HaHa! That fly was pretty ballsy. He was like" Yeah,so what I'm about to fly away with your $10 bill. What yous gonna do about it...punk?"


----------



## old hotrod (Aug 8, 2012)

So, over 200 people show up for a bike ride and only a few pics get posted.. I call BS...no pics, no video, no proof...I think there were only a dozen people and a great fish story...


----------



## DonChristie (Aug 9, 2012)

^^I was thinking the same thing. This is the 3rd consecutive ride I have missed! =( They are only boasting because we weren't there.


----------



## schwinnja (Aug 9, 2012)

old hotrod said:


> So, over 200 people show up for a bike ride and only a few pics get posted.. I call BS...no pics, no video, no proof...I think there were only a dozen people and a great fish story...




I see how you really are Dave!
You miss a ride, we miss your photography, and the ride never happened!

See you this weekend.

Scott did take some shots; maybe he'll post them.


----------



## slick (Aug 9, 2012)

Scotts too busy buying Huffmans... LOL!!!!


----------



## cyclonecoaster.com (Aug 9, 2012)

*See what happens when Dave misses a ride*



old hotrod said:


> So, over 200 people show up for a bike ride and only a few pics get posted.. I call BS...no pics, no video, no proof...I think there were only a dozen people and a great fish story...

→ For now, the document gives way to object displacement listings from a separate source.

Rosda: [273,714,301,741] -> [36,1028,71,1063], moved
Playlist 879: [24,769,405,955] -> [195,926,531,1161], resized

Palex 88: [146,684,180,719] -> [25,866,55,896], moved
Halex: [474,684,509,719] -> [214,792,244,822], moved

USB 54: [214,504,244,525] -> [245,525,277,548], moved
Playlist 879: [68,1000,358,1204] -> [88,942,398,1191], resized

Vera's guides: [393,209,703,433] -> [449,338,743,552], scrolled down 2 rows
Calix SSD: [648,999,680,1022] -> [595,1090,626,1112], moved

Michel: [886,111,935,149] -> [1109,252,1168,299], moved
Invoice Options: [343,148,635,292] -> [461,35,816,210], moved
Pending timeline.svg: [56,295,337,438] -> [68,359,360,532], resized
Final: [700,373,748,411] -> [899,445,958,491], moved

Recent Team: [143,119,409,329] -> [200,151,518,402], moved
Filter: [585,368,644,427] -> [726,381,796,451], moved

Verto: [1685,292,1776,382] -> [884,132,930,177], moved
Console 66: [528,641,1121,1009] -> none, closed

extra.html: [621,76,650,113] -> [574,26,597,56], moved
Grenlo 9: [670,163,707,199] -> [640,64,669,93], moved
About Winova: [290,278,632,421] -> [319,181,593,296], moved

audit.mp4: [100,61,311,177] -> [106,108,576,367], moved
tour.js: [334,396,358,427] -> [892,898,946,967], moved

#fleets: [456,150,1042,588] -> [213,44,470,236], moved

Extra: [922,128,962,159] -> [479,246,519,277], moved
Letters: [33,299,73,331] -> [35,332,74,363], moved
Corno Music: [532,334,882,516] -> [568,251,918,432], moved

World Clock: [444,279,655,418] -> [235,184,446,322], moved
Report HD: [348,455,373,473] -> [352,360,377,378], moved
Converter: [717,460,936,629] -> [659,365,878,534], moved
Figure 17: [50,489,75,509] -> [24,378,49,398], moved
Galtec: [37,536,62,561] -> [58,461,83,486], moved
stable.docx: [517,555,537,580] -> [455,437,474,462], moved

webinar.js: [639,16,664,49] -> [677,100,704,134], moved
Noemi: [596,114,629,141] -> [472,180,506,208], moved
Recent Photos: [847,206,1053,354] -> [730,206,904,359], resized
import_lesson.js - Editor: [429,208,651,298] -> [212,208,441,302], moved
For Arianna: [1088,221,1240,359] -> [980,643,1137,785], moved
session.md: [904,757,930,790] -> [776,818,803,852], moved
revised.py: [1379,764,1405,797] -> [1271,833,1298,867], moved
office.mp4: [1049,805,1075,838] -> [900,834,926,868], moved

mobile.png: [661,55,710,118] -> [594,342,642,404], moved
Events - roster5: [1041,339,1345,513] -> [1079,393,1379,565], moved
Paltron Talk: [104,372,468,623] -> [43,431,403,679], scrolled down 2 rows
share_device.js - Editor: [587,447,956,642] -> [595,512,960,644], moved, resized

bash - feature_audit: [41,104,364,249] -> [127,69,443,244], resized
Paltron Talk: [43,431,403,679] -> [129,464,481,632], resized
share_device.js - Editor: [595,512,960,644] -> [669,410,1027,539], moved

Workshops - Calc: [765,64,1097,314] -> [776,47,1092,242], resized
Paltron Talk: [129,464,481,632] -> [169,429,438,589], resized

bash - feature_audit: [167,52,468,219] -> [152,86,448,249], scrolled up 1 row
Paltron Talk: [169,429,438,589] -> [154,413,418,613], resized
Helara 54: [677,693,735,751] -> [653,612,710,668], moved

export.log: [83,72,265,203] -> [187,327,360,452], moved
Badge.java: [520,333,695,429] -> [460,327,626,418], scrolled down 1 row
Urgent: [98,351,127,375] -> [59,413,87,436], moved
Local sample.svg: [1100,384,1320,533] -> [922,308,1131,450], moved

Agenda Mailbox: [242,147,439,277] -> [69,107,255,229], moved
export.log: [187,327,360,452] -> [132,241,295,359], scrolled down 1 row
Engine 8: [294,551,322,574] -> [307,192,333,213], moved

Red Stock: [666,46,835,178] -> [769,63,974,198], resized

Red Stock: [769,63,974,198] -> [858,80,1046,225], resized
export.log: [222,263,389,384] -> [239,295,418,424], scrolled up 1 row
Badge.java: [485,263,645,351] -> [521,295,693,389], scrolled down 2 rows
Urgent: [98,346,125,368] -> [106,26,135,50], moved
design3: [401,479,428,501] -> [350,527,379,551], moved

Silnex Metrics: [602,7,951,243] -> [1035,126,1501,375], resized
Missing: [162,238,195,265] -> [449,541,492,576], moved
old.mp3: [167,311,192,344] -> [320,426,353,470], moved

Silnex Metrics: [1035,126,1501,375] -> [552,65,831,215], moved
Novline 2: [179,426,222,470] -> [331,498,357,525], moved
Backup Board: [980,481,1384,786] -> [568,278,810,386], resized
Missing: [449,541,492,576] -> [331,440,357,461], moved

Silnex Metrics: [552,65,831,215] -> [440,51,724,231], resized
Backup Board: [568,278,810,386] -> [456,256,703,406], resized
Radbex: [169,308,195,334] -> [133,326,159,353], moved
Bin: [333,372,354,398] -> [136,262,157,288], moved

*Dave ( oldhotrod ) is usually Mr Picture & usually the unofficial official picture guy @ our rides - well he missed this last ride & I see how you are -  - 
* Scott ( 37fleetwood ) also brings at least one camera along at all of our rides & special events - between those two there are a lot of pictures  
*WITH ALL THE JOKING ASIDE *- David used to take pictures at every ride - but after a few dozen rides all the bicycle pictures all start looking the same - taking pictures is a lot of work for anyone who takes the uploads & edits them & I commend anyone who has the time to do it - 

*Well I also I see a lot of other people on the CYCLONE COASTER rides also taking pictures - That is why I posted a call out on *www.cyclonecoaster.com *website to have those people POST their pictures on theCabe - Rat Rod Bikes - Facebook - Schwinn Bike Forum or anywhere so everyone could see what we do every month on the CYCLONE COASTER Sunday ride -- Lets hope that gets some pics here there & everywhere *


----------



## 37fleetwood (Aug 9, 2012)

I was going to take a photo of this really cool bike and this couple walked right in front of the camera right as I was taking it and ruined it! maybe you should have come Dave, that way we would have had a real photographer, and not just me. 
let me know if you guys want to see the rest, though there not very good, kinda like this one...


----------



## cyclonecoaster.com (Aug 9, 2012)

*Another great bicycle shot ruined by people not paying attention*

Wow that couple must not have seen you trying to take the shot of the incredible bicycle - people can be so inconsiderate


----------



## old hotrod (Aug 9, 2012)

And what about the hours upon hours of video that is never seen...come on people...get it together!


----------